(Brief): Return each of the entries below unchanged, copying every line of text but leaving out the pictures.

(Records for processing):
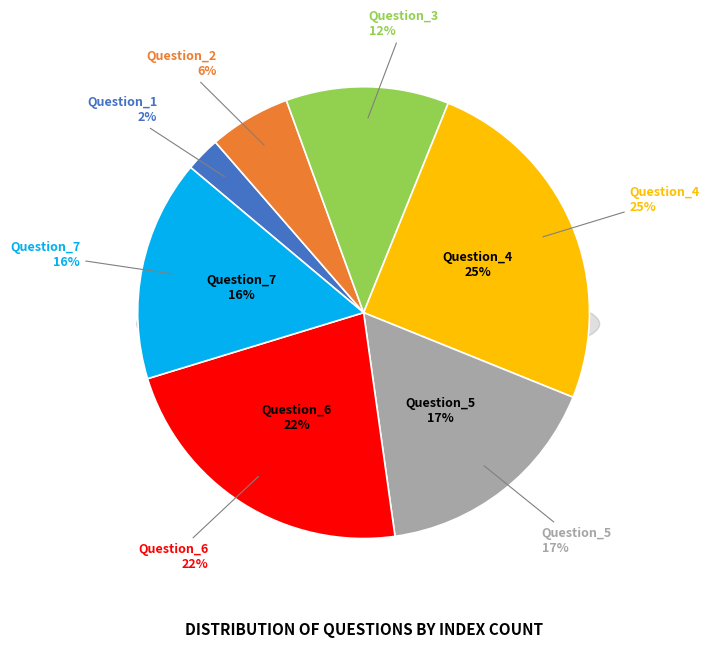

How much of the chart is everything except Question_4?

75.0%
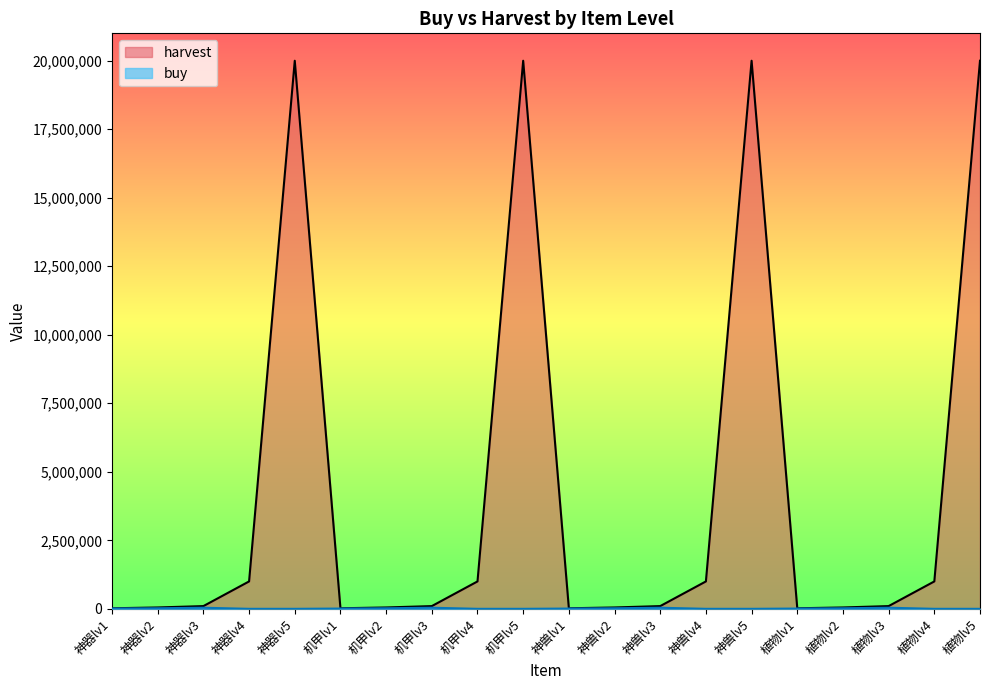

What is the label of the 15th point from the right?

机甲lv1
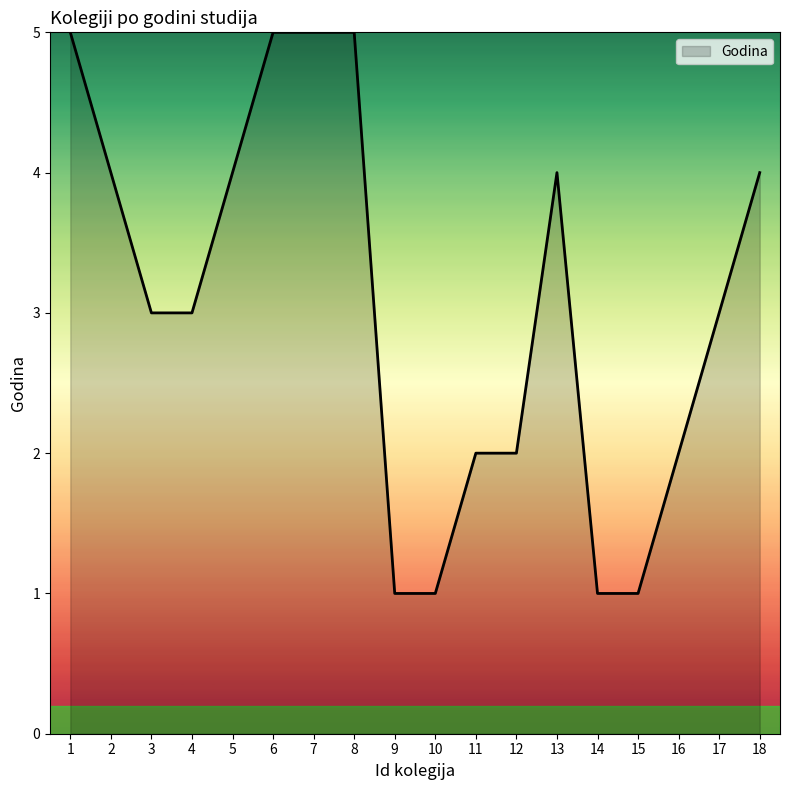

True or false: the data shows 3 at 16.

False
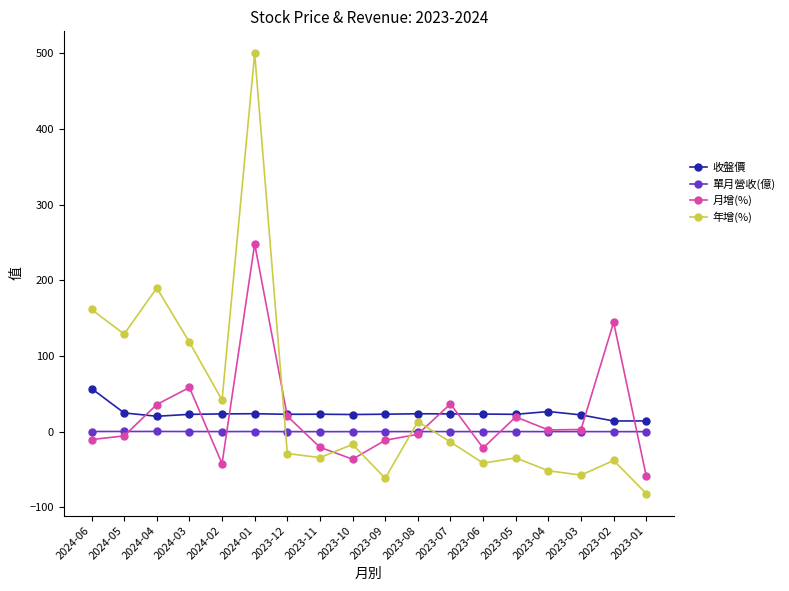

True or false: 單月營收(億) and 年增(%) cross at least once.

True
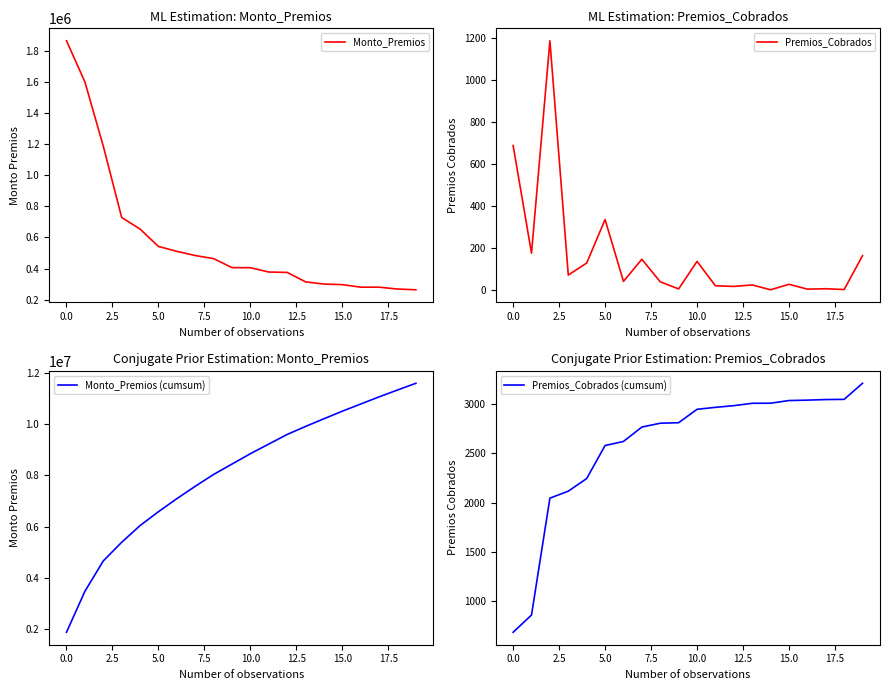

What is the minimum value shown in the chart?

1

(Answer to the exercise):
How much of the chart is everything except Question_4?

75.0%

What is the label of the 15th point from the right?

机甲lv1

True or false: the data shows 3 at 16.

False

True or false: 單月營收(億) and 年增(%) cross at least once.

True

What is the minimum value shown in the chart?

1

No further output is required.